— start of Text —
These are the key concepts you need to understand to accurately answer the question.

Sample Mean
The sample mean \(\bar{x}\) is the average value of a sample. It's an estimate of the average value of the population, but calculated from the sample data. In the given problem, the sample mean is found to be \(\bar{x} = 3.25\).
t-Distribution
The t-distribution is a statistical distribution used when the sample size is small (typically less than 30), or when the population standard deviation is unknown. This distribution is similar to the normal distribution but has heavier tails. It's often applied to confidence intervals for the mean in small samples. For our problem, we have a sample size of 17, and we use the t-distribution to find the t-critical value necessary for constructing the confidence interval.
Margin of Error
The margin of error (E) quantifies the amount of random sampling error in a survey's results. It's calculated using the t-critical value, the sample standard deviation, and the sample size. For the given problem, the margin of error is calculated as: \[E = t_{0.025,16} * \frac{s}{\sqrt{n}} \] Substituting the values, we get: \[ E = 2.120 * \frac{1.17}{\sqrt{17}} \approx 2.120 * 0.2837 \approx 0.600\] This value is then used to construct the confidence interval.
— end of Text —
Stated goal A: Copy out part of the statistics notes word for word, beginning at the words "These are the" and stopping after "constructing the confidence interval.".
Stated goal B: List every concept heading that appears in the statistics notes.
Stated goal C: Resume the statistics notes, continuing on from their final sentence.
— start of Entries provided —
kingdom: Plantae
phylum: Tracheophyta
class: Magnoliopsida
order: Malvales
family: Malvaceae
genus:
— end of Entries provided —
Exercise answer A:
These are the key concepts you need to understand to accurately answer the question.

Sample Mean
The sample mean \(\bar{x}\) is the average value of a sample. It's an estimate of the average value of the population, but calculated from the sample data. In the given problem, the sample mean is found to be \(\bar{x} = 3.25\).
t-Distribution
The t-distribution is a statistical distribution used when the sample size is small (typically less than 30), or when the population standard deviation is unknown. This distribution is similar to the normal distribution but has heavier tails. It's often applied to confidence intervals for the mean in small samples. For our problem, we have a sample size of 17, and we use the t-distribution to find the t-critical value necessary for constructing the confidence interval.

Exercise answer B:
Sample Mean
t-Distribution
Margin of Error

Exercise answer C:
Sample Size
Sample size (n) refers to the number of observations in a sample. The larger the sample size, the more reliable your estimate of the population parameters will be. In the given exercise, the sample size is 17. This small sample size is why the t-distribution is used instead of the normal distribution.
Standard Deviation
Standard deviation (s) indicates how much the values in the sample deviate from the sample mean on average. It's a measure of the dispersion or spread of the sample data. In our example, the sample standard deviation is 1.17. This value helps us quantify the variability in our sample, which is critical when calculating the margin of error and the confidence interval.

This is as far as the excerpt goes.